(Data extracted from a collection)
----------------------------------------

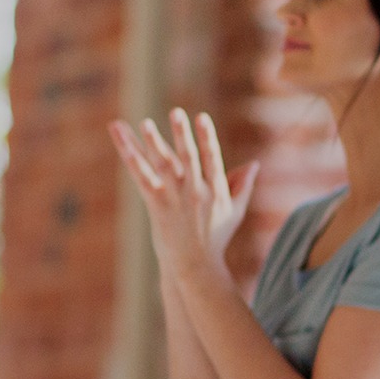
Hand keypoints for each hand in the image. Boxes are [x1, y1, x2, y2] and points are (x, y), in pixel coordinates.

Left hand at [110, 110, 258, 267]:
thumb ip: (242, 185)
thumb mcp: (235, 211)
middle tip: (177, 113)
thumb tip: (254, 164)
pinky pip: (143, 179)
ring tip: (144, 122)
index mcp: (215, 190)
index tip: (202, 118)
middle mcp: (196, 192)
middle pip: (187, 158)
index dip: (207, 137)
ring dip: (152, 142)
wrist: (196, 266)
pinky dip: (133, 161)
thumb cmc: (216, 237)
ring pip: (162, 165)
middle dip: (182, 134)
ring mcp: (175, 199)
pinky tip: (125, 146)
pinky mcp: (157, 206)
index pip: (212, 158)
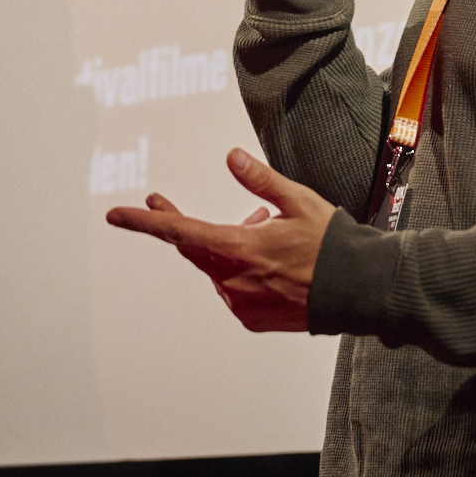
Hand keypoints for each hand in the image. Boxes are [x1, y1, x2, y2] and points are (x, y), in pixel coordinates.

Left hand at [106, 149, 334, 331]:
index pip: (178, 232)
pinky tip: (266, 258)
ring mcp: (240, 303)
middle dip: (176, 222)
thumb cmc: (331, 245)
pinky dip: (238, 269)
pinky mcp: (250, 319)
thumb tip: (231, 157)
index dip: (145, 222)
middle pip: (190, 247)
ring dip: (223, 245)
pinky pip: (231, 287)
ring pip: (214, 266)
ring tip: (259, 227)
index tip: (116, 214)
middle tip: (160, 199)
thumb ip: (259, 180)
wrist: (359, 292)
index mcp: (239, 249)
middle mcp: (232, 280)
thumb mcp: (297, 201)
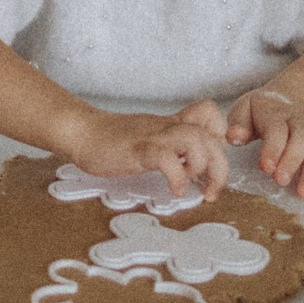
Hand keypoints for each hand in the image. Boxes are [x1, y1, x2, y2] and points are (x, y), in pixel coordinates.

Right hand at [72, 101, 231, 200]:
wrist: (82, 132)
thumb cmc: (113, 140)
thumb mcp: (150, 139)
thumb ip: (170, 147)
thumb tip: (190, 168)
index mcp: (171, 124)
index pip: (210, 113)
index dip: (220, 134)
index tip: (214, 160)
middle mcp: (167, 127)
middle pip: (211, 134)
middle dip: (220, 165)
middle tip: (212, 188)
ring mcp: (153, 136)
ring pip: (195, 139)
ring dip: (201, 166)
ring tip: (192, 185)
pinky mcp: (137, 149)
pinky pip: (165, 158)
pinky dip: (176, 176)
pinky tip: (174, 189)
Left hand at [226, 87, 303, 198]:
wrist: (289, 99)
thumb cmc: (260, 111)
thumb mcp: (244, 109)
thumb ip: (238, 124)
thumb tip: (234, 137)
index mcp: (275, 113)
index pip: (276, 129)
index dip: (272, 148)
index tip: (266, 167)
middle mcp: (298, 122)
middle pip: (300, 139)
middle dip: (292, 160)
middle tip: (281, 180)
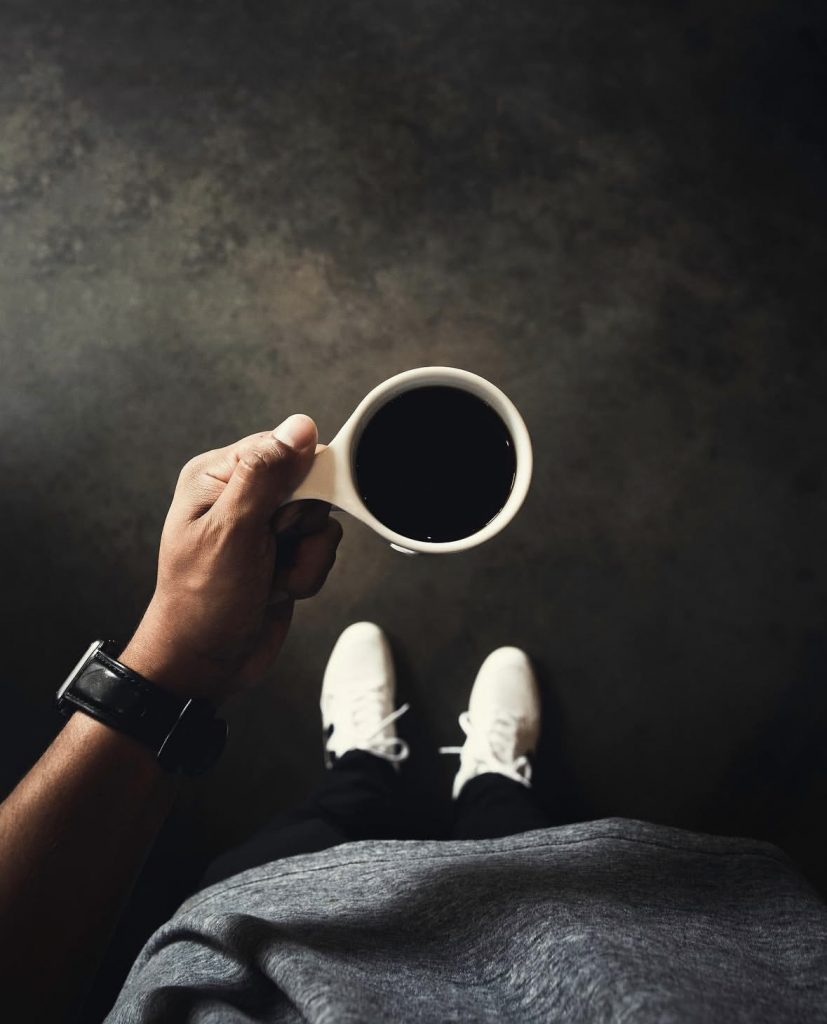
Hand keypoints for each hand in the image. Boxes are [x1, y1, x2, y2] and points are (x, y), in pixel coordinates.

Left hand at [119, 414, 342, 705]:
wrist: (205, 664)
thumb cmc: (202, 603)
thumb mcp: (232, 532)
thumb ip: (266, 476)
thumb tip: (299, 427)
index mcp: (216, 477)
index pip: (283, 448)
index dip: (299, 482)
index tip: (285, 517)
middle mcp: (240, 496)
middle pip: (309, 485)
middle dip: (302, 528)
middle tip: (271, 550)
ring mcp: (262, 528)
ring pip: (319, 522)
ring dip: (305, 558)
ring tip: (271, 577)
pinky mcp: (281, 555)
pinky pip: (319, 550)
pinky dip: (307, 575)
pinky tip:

----------------------------------------

> Problem statement:
In the copy, include every record exactly and no pictures at all.

> Exercise solution:
Hand keypoints for each hand in the image. Boxes are [x1, y1, x2, y2] and points are (x, y), in pixel coordinates.

Left hand at [110, 110, 258, 267]:
thumb ip: (242, 185)
thumb mcp: (235, 211)
middle tip: (177, 113)
thumb tip: (254, 164)
pinky pip: (143, 179)
ring tip: (144, 122)
index mcp: (215, 190)
index tip: (202, 118)
middle mcp: (196, 192)
middle pip: (187, 158)
index dip: (207, 137)
ring dip: (152, 142)
wrist: (196, 266)
pinky dip: (133, 161)
thumb cmc: (216, 237)
ring pip: (162, 165)
middle dip: (182, 134)
ring mcp: (175, 199)
pinky tip: (125, 146)
pinky mcp: (157, 206)
index pip: (212, 158)
Hand keypoints for each hand in the image. Boxes are [x1, y1, x2, y2] and points are (x, y), in pixel coordinates.

Left hand at [106, 149, 334, 331]:
index pip: (178, 232)
pinky tip: (266, 258)
ring mcp: (240, 303)
middle dip: (176, 222)
thumb cmc: (331, 245)
pinky dip: (238, 269)
pinky mcp: (250, 319)
thumb tip: (231, 157)
index dip: (145, 222)
middle pip: (190, 247)
ring dip: (223, 245)
pinky pip: (231, 287)
ring pip: (214, 266)
ring tip: (259, 227)
index tip: (116, 214)
middle tip: (160, 199)
thumb ip: (259, 180)
wrist: (359, 292)
index mcp: (239, 249)
middle mcp: (232, 280)
thumb mcp: (297, 201)
Hand keypoints for each hand in the image. Boxes are [x1, y1, x2, y2] and points are (x, y), in pixel coordinates.

Right hand at [72, 101, 231, 200]:
wrist: (82, 132)
thumb cmc: (113, 140)
thumb mcp: (150, 139)
thumb ip: (170, 147)
thumb tip: (190, 168)
index mcp: (171, 124)
index pip: (210, 113)
index dip: (220, 134)
index tip: (214, 160)
middle mcp: (167, 127)
middle pip: (211, 134)
middle dip: (220, 165)
middle tip: (212, 188)
ring mcp: (153, 136)
ring pip: (195, 139)
ring dip: (201, 166)
ring tip: (192, 185)
pinky mcp: (137, 149)
pinky pip: (165, 158)
pinky dip: (176, 176)
pinky tip: (174, 189)
Left hand at [226, 87, 303, 198]:
wrist: (289, 99)
thumb cmc: (260, 111)
thumb mcp: (244, 109)
thumb ip: (238, 124)
thumb tip: (234, 137)
index mcp: (275, 113)
index pip: (276, 129)
index dip: (272, 148)
index tip: (266, 167)
middle mcp: (298, 122)
middle pip: (300, 139)
middle dip: (292, 160)
middle tip: (281, 180)
Hand keypoints for each hand in the image. Boxes are [x1, y1, x2, y2] and points are (x, y), in pixel coordinates.

Left hand at [119, 414, 342, 705]:
wrist: (205, 664)
thumb cmc: (202, 603)
thumb mcp: (232, 532)
thumb ip: (266, 476)
thumb tip: (299, 427)
index mcp: (216, 477)
index pip: (283, 448)
index dip: (299, 482)
index tip: (285, 517)
middle mcp: (240, 496)
middle pip: (309, 485)
middle dip: (302, 528)
middle tip: (271, 550)
ring mcp: (262, 528)
ring pip: (319, 522)
ring dip: (305, 558)
ring tip: (271, 577)
pinky mcp: (281, 555)
pinky pip: (319, 550)
pinky dip: (307, 575)
pinky tip:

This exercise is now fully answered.